United Co. Rusal sanctions from the U.S. have disrupted the pace of supply in the global aluminum market. As buyers sought alternative suppliers from other producers, the amount of aluminum exported from China to the global market surged in August.
According to the data released by the General Administration of Customs of China, the export volume of unwrought aluminum and related aluminum products in China increased to 517,000 tons in August, the same as 520,000 tons in July, which was the highest level in more than three years. From June to August this year, China’s aluminum exports exceeded 1.5 million tons, a record high for three consecutive months.
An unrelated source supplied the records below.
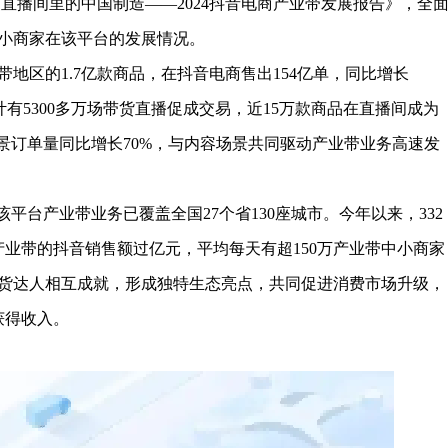
布《直播间里的中国制造——2024抖音电商产业带发展报告》，全
中小商家在该平台的发展情况。
地区的1.7亿款商品，在抖音电商售出154亿单，同比增长
计有5300多万场带货直播促成交易，近15万款商品在直播间成为
景订单量同比增长70%，与内容场景共同驱动产业带业务高速发
平台产业带业务已覆盖全国27个省130座城市。今年以来，332
产业带的抖音销售额过亿元，平均每天有超150万产业带中小商家
货达人相互成就，形成独特生态亮点，共同促进消费市场升级，
获得收入。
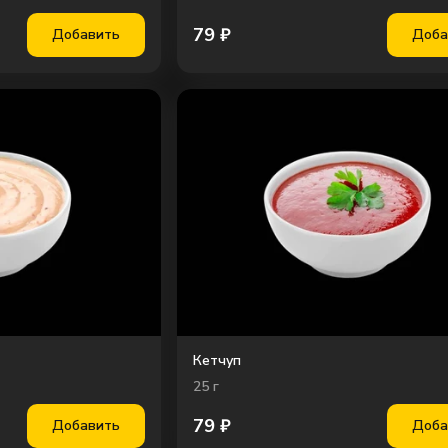
79
₽
Добавить
Доба
Кетчуп
25
г
79
₽
Добавить
Доба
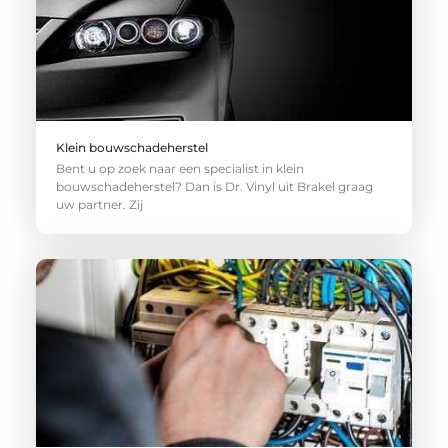
Klein bouwschadeherstel
Bent u op zoek naar een specialist in klein
bouwschadeherstel? Dan is Dr. Vinyl uit Brakel graag
uw partner. Zij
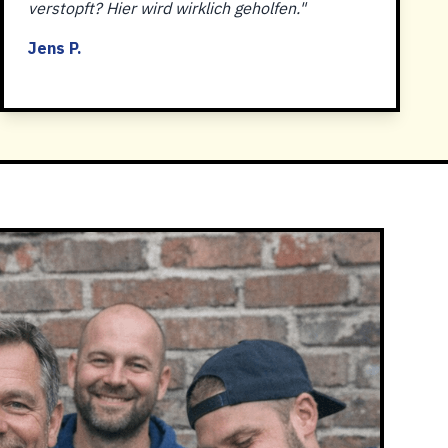
verstopft? Hier wird wirklich geholfen."
Jens P.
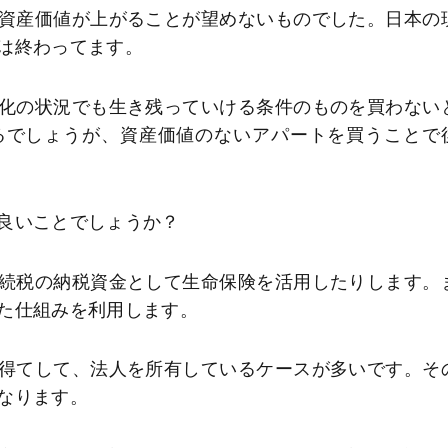
資産価値が上がることが望めないものでした。日本の
は終わってます。
化の状況でも生き残っていける条件のものを買わない
るでしょうが、資産価値のないアパートを買うことで
良いことでしょうか？
続税の納税資金として生命保険を活用したりします。
た仕組みを利用します。
得てして、法人を所有しているケースが多いです。そ
なります。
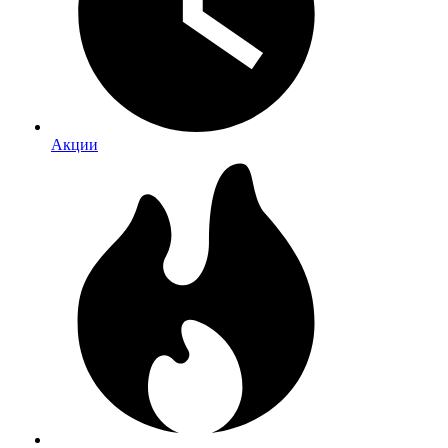
Акции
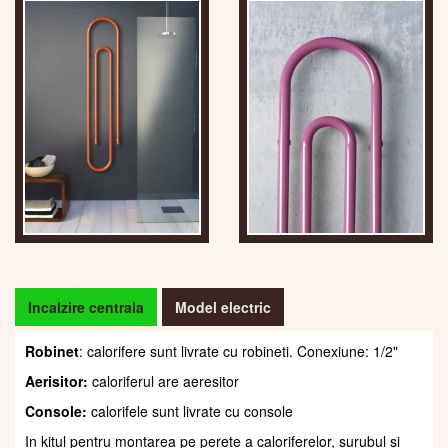
Incalzire centrala
Model electric
Robinet
: calorifere sunt livrate cu robineti. Conexiune: 1/2"
Aerisitor:
caloriferul are aeresitor
Console:
calorifele sunt livrate cu console
In kitul pentru montarea pe perete a caloriferelor, șurubul și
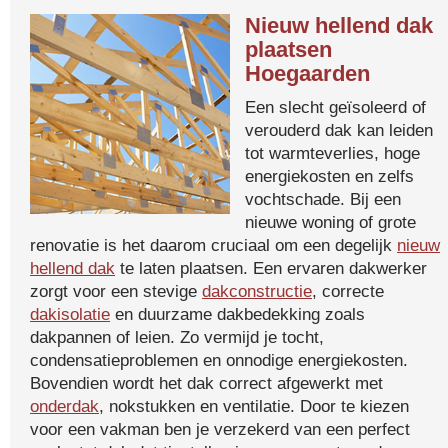
Nieuw hellend dak
plaatsen
Hoegaarden
Een slecht geïsoleerd of
verouderd dak kan leiden
tot warmteverlies, hoge
energiekosten en zelfs
vochtschade. Bij een
nieuwe woning of grote
renovatie is het daarom cruciaal om een degelijk
nieuw
hellend dak
te laten plaatsen. Een ervaren dakwerker
zorgt voor een stevige
dakconstructie
, correcte
dakisolatie
en duurzame dakbedekking zoals
dakpannen of leien. Zo vermijd je tocht,
condensatieproblemen en onnodige energiekosten.
Bovendien wordt het dak correct afgewerkt met
onderdak
, nokstukken en ventilatie. Door te kiezen
voor een vakman ben je verzekerd van een perfect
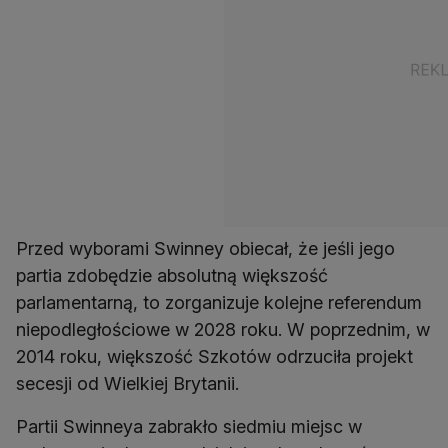
Przed wyborami Swinney obiecał, że jeśli jego
partia zdobędzie absolutną większość
parlamentarną, to zorganizuje kolejne referendum
niepodległościowe w 2028 roku. W poprzednim, w
2014 roku, większość Szkotów odrzuciła projekt
secesji od Wielkiej Brytanii.
Partii Swinneya zabrakło siedmiu miejsc w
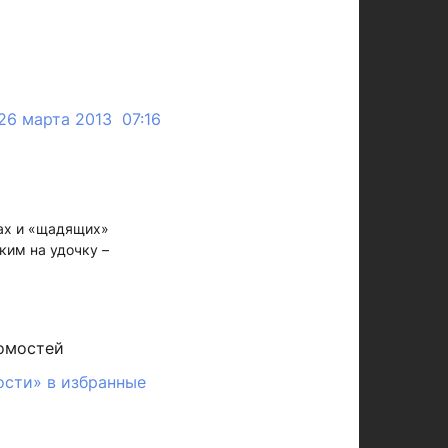
26 марта 2013 07:16
ах и «щадящих»
ким на удочку –
омостей
ости» в избранные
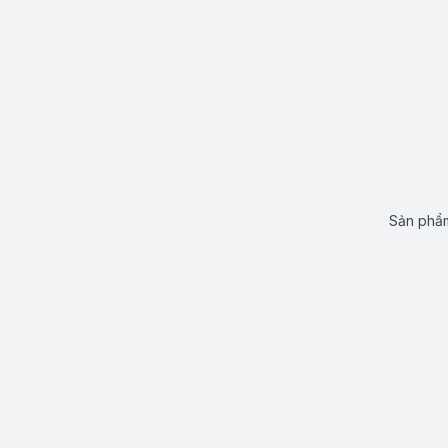
Sản phẩm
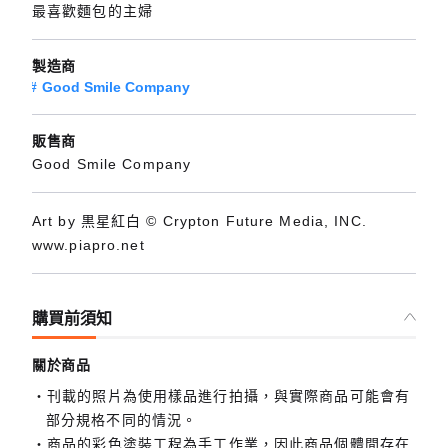
最喜歡麵包的主婦
製造商
Good Smile Company
販售商
Good Smile Company
Art by 黒星紅白 © Crypton Future Media, INC.
www.piapro.net
購買前須知
關於商品
刊載的照片為使用樣品進行拍攝，與實際商品可能會有
部分規格不同的情況。
商品的彩色塗裝工程為手工作業，因此商品個體間存在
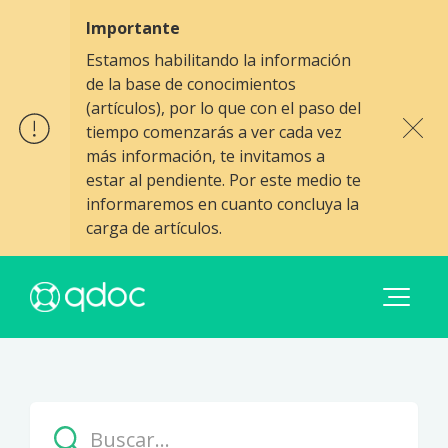
Importante
Estamos habilitando la información
de la base de conocimientos
(artículos), por lo que con el paso del
tiempo comenzarás a ver cada vez
más información, te invitamos a
estar al pendiente. Por este medio te
informaremos en cuanto concluya la
carga de artículos.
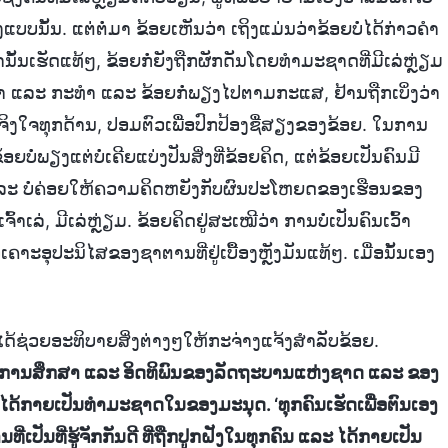
ບນັ້ນ. ແຕ່ຕໍ່ມາ ຂ້ອຍເຫັນວ່າ ເຖິງແມ່ນວ່າຂ້ອຍບໍ່ໄດ້ກ່າວຄຳ
ົ່ານັ້ນເຮັດແທ້ໆ, ຂ້ອຍກໍ່ຍັງຖືກຜັກດັນໂດຍທຳມະຊາດທີ່ມີເລ່ຫຼ່ຽມ
້ເວົ້າ ແລະ ກະທຳ ແລະ ຂ້ອຍກໍ່ພຽງໄປຕາມກະແສ, ຢ້ານຖືກເບິ່ງວ່າ
່ຈິງໃຈທຸກດ້ານ, ປອມຕົວເພື່ອປົກປ້ອງຊື່ສຽງຂອງຂ້ອຍ. ໃນການ
່ພຽງແຕ່ບໍ່ເຄີຍແບ່ງປັນສິ່ງທີ່ຂ້ອຍຄິດ, ແຕ່ຂ້ອຍເປັນຄົນມີ
ແລະ ບໍ່ຄ່ອຍໃຫ້ຄວາມຄິດຫຍັງກັບຜົນປະໂຫຍດຂອງເຮືອນຂອງ
ຈົ້າເລ່, ມີເລ່ຫຼ່ຽມ. ຂ້ອຍຄິດຢູ່ສະເໝີວ່າ ການບໍ່ເປັນຄົນເວົ້າ
າະອຸປະນິໄສຂອງຊາຕານທີ່ຢູ່ເບື້ອງຫຼັງມັນແທ້ໆ. ເມື່ອນັ້ນເອງ
ງໄດ້ຊ່ວຍອະທິບາຍສິ່ງຕ່າງໆໃຫ້ກະຈ່າງແຈ້ງສຳລັບຂ້ອຍ.
ານການສຶກສາ ແລະ ອິດທິພົນຂອງລັດຖະບານແຫ່ງຊາດ ແລະ ຂອງ
ກເຂົາໄດ້ກາຍເປັນທຳມະຊາດໃນຂອງມະນຸດ. ‘ທຸກຄົນເຮັດເພື່ອຕົນເອງ
ເປັນທີ່ຮູ້ຈັກກັນດີ ທີ່ຖືກປູກຝັງໃນທຸກຄົນ ແລະ ໄດ້ກາຍເປັນ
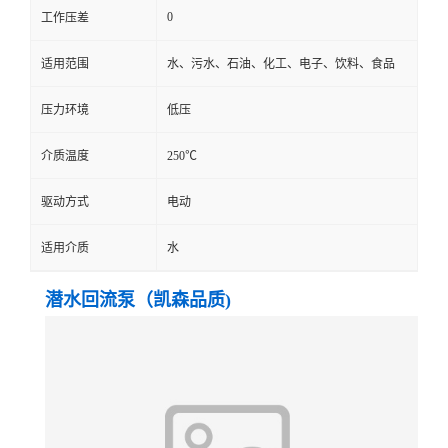
0
工作压差
适用范围
水、污水、石油、化工、电子、饮料、食品
压力环境
低压
介质温度
250℃
驱动方式
电动
适用介质
水
潜水回流泵（凯森品质)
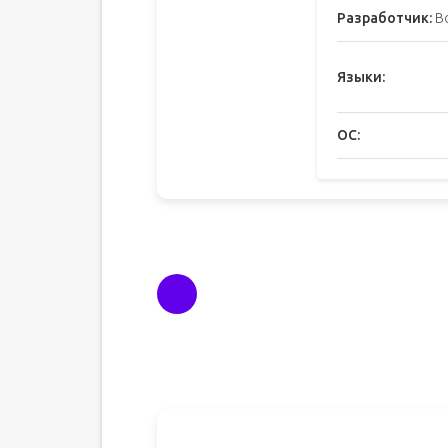
Разработчик:
B
Языки:
ОС:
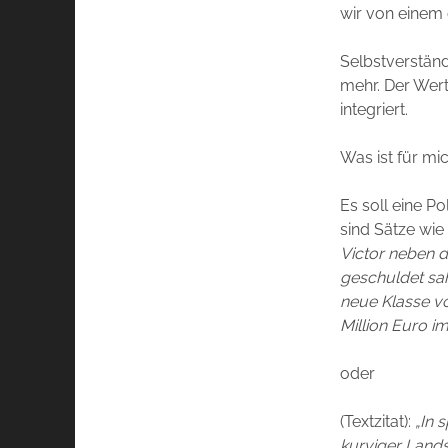
wir von einem 
Selbstverständ
mehr. Der Wert
integriert.
Was ist für m
Es soll eine P
sind Sätze wie 
Victor neben d
geschuldet sah,
neue Klasse vo
Million Euro i
oder
(Textzitat):
„In 
kurviger Land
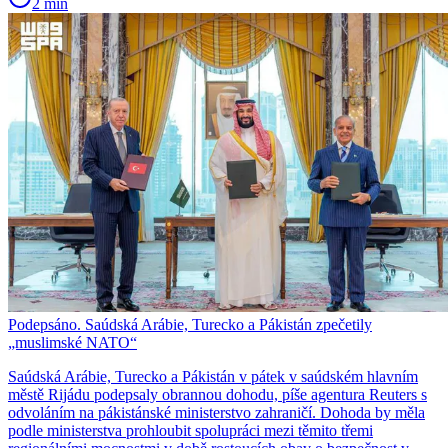
2 min
Podepsáno. Saúdská Arábie, Turecko a Pákistán zpečetily
„muslimské NATO“
Saúdská Arábie, Turecko a Pákistán v pátek v saúdském hlavním
městě Rijádu podepsaly obrannou dohodu, píše agentura Reuters s
odvoláním na pákistánské ministerstvo zahraničí. Dohoda by měla
podle ministerstva prohloubit spolupráci mezi těmito třemi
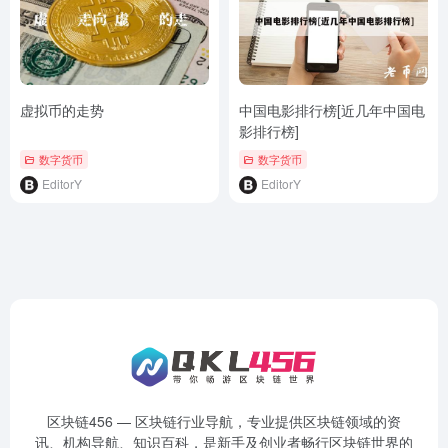
虚拟币的走势
中国电影排行榜[近几年中国电
影排行榜]
数字货币
数字货币
EditorY
EditorY
区块链456 — 区块链行业导航，专业提供区块链领域的资
讯、机构导航、知识百科，是新手及创业者畅行区块链世界的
At the same time, the export volume in the first eight months of this year has increased by 15% compared with the same period last year.
In March of this year, the United States imposed a 10% tariff on imported aluminum. In April, the United States announced sanctions against Rusal. Two initiatives have split the global aluminum supply market into four markets: China, Russia, the U.S. and overseas.
China is the world’s largest aluminum producer, with a market share that is already more than half of the world’s, and Russia is second. China also continues to increase exports of alumina (aluminum raw materials), and shipments will keep expanding. Aluminum Corp. of China Ltd. said this month that its exports totaled more than 300,000 tons from May to July this year, compared with only about 11,000 tons in the same period last year.
In the Russian market, due to U.S. government sanctions, U.S. traders have to stop trading with RUSAL by October 23. It is widely believed that Russian aluminum exports will decline. The supply gap in the international aluminum market needs to be filled by Chinese manufacturers.
In the US market, the cost of aluminum producers and downstream industries in the United States has been affected by tariffs on steel and aluminum. Due to the addition of tariffs, Alcoa Corporation will have an additional expenditure of up to $14 million per month.
The low production of Alunorte in Brazil has also put pressure on the aluminum global supply chain.
Rusal President Oleg Deripaska is still continuing to negotiate with the U.S. authorities to lift the sanctions ban before the October deadline. At the same time, the aluminum products buyers are still rushing to buy the goods to prevent the negotiations from getting worse.
If the U.S. continues to impose sanctions on RUSAL in October, the aluminum price may exceed its a seven-year high in April.